* Work task: Please reproduce all of the listing below exactly and drop its images.

* Materials provided:

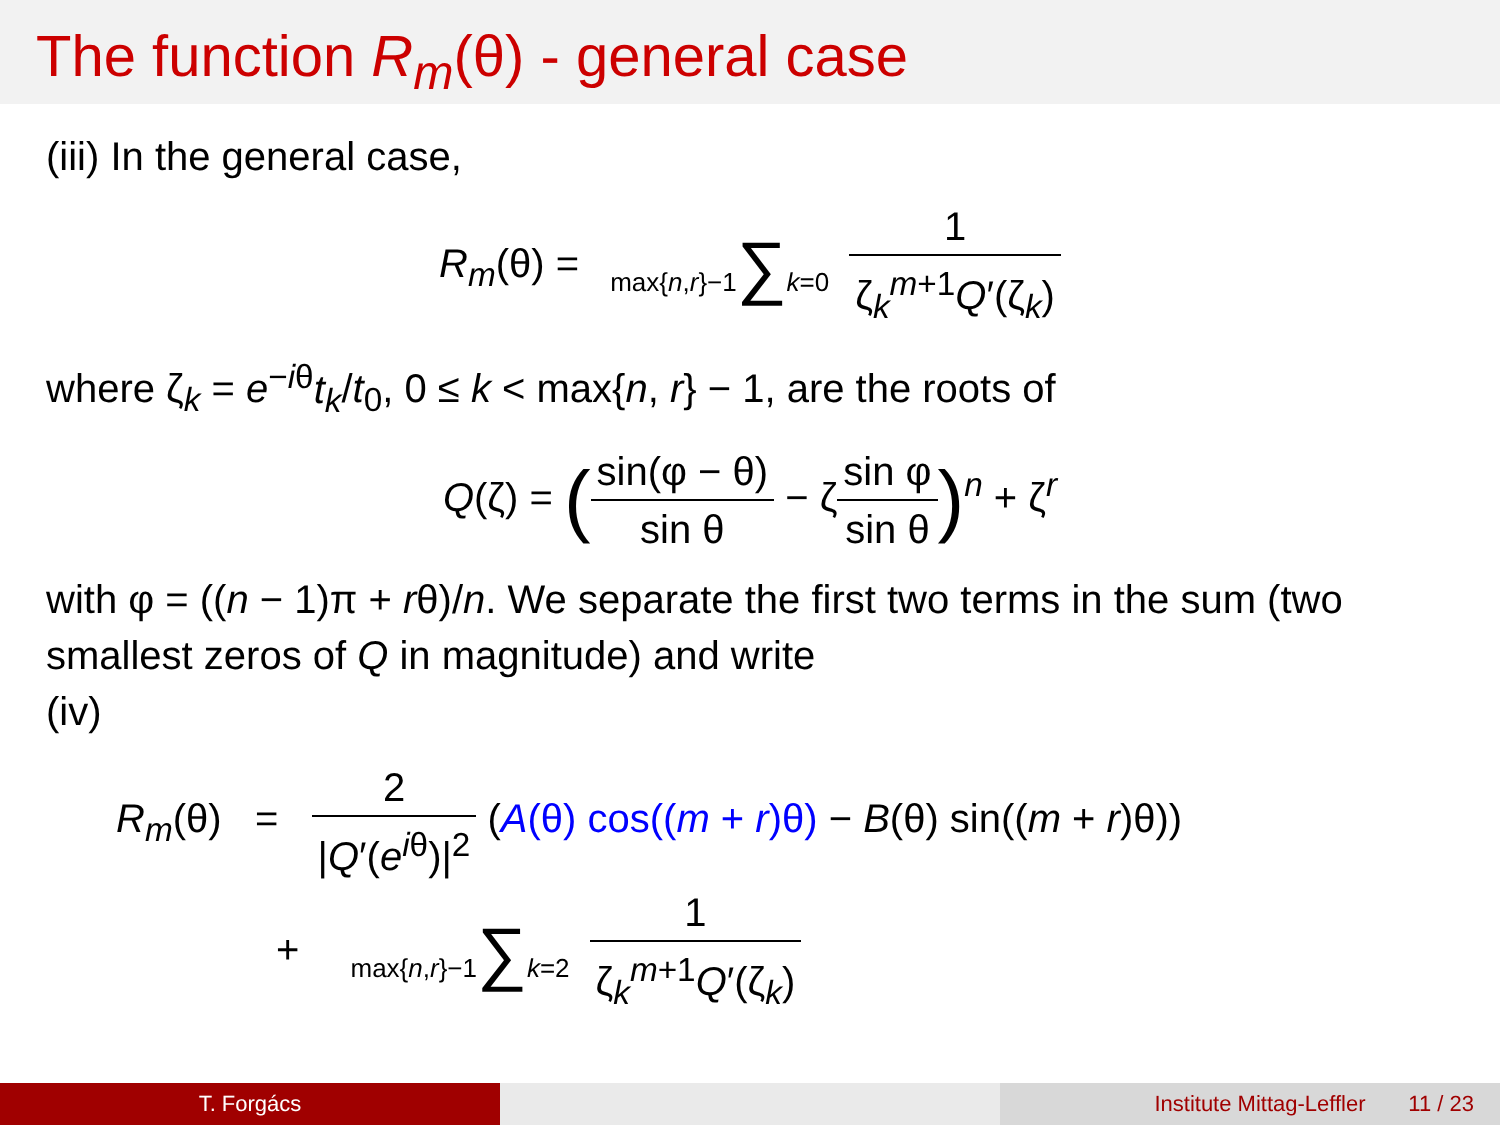The function R<sub>m</sub>(θ) - general case
(iii) In the general case,
R<sub>m</sub>(θ) = max{n,r}−1∑k=0 1 ζ<sub>k</sub><sup>m+1</sup>Q′(ζ<sub>k</sub>)
where ζ<sub>k</sub> = e<sup>−iθ</sup>t<sub>k</sub>/t<sub>0</sub>, 0 ≤ k < max{n, r} − 1, are the roots of
Q(ζ) = (sin(φ − θ) sin θ − ζsin φ sin θ)<sup>n</sup> + ζ<sup>r</sup>
with φ = ((n − 1)π + rθ)/n. We separate the first two terms in the sum (two smallest zeros of Q in magnitude) and write
(iv)
R<sub>m</sub>(θ) = 2 |Q′(e<sup>iθ</sup>)|<sup>2</sup> (A(θ) cos((m + r)θ) − B(θ) sin((m + r)θ))
+ max{n,r}−1∑k=2 1 ζ<sub>k</sub><sup>m+1</sup>Q′(ζ<sub>k</sub>)
T. Forgács Institute Mittag-Leffler 11 / 23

* Your solution:
The function R<sub>m</sub>(θ) - general case
(iii) In the general case,
R<sub>m</sub>(θ) = max{n,r}−1∑k=0 1 ζ<sub>k</sub><sup>m+1</sup>Q′(ζ<sub>k</sub>)
where ζ<sub>k</sub> = e<sup>−iθ</sup>t<sub>k</sub>/t<sub>0</sub>, 0 ≤ k < max{n, r} − 1, are the roots of
Q(ζ) = (sin(φ − θ) sin θ − ζsin φ sin θ)<sup>n</sup> + ζ<sup>r</sup>
with φ = ((n − 1)π + rθ)/n. We separate the first two terms in the sum (two smallest zeros of Q in magnitude) and write
(iv)
R<sub>m</sub>(θ) = 2 |Q′(e<sup>iθ</sup>)|<sup>2</sup> (A(θ) cos((m + r)θ) − B(θ) sin((m + r)θ))
+ max{n,r}−1∑k=2 1 ζ<sub>k</sub><sup>m+1</sup>Q′(ζ<sub>k</sub>)
T. Forgács Institute Mittag-Leffler 11 / 23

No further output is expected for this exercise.